## Work required
Give back exactly the lines of the material below, starting with the line with "satisfatório." and going on through the line with "am micro fenthyciad gan y Banc Datblygu. Gyda".

## Provided entries
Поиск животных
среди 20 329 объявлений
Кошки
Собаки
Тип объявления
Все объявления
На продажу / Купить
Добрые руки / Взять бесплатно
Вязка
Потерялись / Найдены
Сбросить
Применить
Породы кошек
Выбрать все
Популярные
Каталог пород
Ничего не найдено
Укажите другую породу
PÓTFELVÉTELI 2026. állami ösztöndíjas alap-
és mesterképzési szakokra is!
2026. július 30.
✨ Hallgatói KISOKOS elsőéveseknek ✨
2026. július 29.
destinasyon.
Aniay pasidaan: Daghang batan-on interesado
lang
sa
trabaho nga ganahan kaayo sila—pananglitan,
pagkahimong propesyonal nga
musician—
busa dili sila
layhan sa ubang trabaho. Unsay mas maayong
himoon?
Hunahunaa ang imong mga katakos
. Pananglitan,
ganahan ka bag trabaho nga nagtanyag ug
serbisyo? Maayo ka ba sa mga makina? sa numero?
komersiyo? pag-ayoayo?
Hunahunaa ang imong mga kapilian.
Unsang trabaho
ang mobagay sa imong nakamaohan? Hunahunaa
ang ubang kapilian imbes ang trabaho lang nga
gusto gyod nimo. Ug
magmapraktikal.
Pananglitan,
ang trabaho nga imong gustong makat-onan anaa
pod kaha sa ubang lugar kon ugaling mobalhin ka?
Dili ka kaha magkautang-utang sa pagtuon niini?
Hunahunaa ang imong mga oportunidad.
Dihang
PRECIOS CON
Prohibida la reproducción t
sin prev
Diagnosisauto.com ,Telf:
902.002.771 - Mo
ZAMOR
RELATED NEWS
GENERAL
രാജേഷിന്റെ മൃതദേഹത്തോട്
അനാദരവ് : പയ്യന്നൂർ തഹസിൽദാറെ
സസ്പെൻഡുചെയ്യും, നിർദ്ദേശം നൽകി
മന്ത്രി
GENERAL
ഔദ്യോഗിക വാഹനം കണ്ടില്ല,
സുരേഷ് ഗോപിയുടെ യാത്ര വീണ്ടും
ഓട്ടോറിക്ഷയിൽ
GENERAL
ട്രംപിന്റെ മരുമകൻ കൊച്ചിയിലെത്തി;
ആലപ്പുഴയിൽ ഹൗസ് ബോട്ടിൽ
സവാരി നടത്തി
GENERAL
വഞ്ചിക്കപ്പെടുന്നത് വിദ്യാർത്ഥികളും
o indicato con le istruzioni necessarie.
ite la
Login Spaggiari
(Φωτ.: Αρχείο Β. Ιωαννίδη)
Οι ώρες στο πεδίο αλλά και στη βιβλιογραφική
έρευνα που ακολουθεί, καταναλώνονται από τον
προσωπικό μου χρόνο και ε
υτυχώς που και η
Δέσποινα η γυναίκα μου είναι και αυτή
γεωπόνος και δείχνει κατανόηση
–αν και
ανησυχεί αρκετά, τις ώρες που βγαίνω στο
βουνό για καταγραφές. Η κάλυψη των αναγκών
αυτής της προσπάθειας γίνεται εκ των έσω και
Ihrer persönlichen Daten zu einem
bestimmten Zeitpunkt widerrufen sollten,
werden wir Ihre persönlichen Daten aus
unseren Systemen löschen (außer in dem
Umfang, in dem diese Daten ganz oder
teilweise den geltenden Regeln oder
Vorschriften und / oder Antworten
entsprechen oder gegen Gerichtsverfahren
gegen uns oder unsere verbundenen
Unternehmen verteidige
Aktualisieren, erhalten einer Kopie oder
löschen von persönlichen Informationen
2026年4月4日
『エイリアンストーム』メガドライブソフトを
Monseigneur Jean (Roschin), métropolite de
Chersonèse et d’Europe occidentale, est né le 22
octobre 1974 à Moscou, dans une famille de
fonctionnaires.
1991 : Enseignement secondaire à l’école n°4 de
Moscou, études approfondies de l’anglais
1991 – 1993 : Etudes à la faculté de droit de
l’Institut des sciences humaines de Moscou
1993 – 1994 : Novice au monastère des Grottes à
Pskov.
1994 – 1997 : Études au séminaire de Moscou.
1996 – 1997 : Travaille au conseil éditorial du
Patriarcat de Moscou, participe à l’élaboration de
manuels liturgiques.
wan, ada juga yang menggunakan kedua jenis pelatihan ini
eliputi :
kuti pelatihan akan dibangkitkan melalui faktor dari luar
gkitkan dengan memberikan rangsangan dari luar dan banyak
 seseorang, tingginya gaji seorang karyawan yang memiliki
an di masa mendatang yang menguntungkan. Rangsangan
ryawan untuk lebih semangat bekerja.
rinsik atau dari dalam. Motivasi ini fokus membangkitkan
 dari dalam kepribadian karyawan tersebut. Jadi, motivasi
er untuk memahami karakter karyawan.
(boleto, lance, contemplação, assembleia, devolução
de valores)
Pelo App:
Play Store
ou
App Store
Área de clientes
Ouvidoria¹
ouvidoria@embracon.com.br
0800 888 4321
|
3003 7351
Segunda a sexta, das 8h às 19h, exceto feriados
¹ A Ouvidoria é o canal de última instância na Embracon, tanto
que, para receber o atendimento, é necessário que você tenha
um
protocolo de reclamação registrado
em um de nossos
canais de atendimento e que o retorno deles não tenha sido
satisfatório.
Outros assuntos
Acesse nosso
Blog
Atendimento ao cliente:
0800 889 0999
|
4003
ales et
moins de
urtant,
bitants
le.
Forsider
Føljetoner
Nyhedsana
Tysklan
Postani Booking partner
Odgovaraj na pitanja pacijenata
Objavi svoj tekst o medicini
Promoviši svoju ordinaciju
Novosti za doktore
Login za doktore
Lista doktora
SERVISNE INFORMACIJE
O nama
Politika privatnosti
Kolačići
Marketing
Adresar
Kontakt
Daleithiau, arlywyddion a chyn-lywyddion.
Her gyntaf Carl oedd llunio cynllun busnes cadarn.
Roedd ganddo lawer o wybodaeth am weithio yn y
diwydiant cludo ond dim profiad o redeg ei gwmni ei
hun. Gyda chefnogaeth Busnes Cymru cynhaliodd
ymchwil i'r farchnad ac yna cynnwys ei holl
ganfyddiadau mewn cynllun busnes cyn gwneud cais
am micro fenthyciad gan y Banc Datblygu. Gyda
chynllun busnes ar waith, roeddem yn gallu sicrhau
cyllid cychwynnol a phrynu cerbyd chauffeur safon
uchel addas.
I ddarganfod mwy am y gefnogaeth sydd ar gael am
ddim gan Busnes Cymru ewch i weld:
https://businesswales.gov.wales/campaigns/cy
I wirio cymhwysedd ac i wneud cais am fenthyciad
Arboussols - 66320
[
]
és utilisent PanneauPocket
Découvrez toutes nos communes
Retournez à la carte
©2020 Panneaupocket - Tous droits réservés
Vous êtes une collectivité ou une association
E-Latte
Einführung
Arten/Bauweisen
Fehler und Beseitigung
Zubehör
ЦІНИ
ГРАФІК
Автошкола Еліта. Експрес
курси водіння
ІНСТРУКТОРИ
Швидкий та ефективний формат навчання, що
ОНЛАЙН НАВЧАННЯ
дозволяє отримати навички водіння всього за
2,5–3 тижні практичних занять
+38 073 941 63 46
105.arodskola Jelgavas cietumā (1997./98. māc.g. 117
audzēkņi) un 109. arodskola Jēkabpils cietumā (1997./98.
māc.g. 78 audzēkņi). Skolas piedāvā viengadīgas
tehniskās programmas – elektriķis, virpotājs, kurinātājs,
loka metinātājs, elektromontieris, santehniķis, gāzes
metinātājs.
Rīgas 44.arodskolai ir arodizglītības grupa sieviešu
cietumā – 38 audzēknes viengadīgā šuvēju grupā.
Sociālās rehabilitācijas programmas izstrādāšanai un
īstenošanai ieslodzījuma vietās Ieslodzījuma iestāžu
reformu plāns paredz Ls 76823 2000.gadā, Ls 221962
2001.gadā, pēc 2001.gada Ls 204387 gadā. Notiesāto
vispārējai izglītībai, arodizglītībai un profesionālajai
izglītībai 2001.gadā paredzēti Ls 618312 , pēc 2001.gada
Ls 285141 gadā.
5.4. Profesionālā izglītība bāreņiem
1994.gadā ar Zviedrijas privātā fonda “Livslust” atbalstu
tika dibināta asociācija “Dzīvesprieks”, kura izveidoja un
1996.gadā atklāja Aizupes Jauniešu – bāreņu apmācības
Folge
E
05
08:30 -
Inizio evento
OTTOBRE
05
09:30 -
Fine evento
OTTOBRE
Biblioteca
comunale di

## Answer to the problem
satisfatório.
Outros assuntos
Acesse nosso
Blog
Atendimento ao cliente:
0800 889 0999
|
4003
ales et
moins de
urtant,
bitants
le.
Forsider
Føljetoner
Nyhedsana
Tysklan
Postani Booking partner
Odgovaraj na pitanja pacijenata
Objavi svoj tekst o medicini
Promoviši svoju ordinaciju
Novosti za doktore
Login za doktore
Lista doktora
SERVISNE INFORMACIJE
O nama
Politika privatnosti
Kolačići
Marketing
Adresar
Kontakt
Daleithiau, arlywyddion a chyn-lywyddion.
Her gyntaf Carl oedd llunio cynllun busnes cadarn.
Roedd ganddo lawer o wybodaeth am weithio yn y
diwydiant cludo ond dim profiad o redeg ei gwmni ei
hun. Gyda chefnogaeth Busnes Cymru cynhaliodd
ymchwil i'r farchnad ac yna cynnwys ei holl
ganfyddiadau mewn cynllun busnes cyn gwneud cais
am micro fenthyciad gan y Banc Datblygu. Gyda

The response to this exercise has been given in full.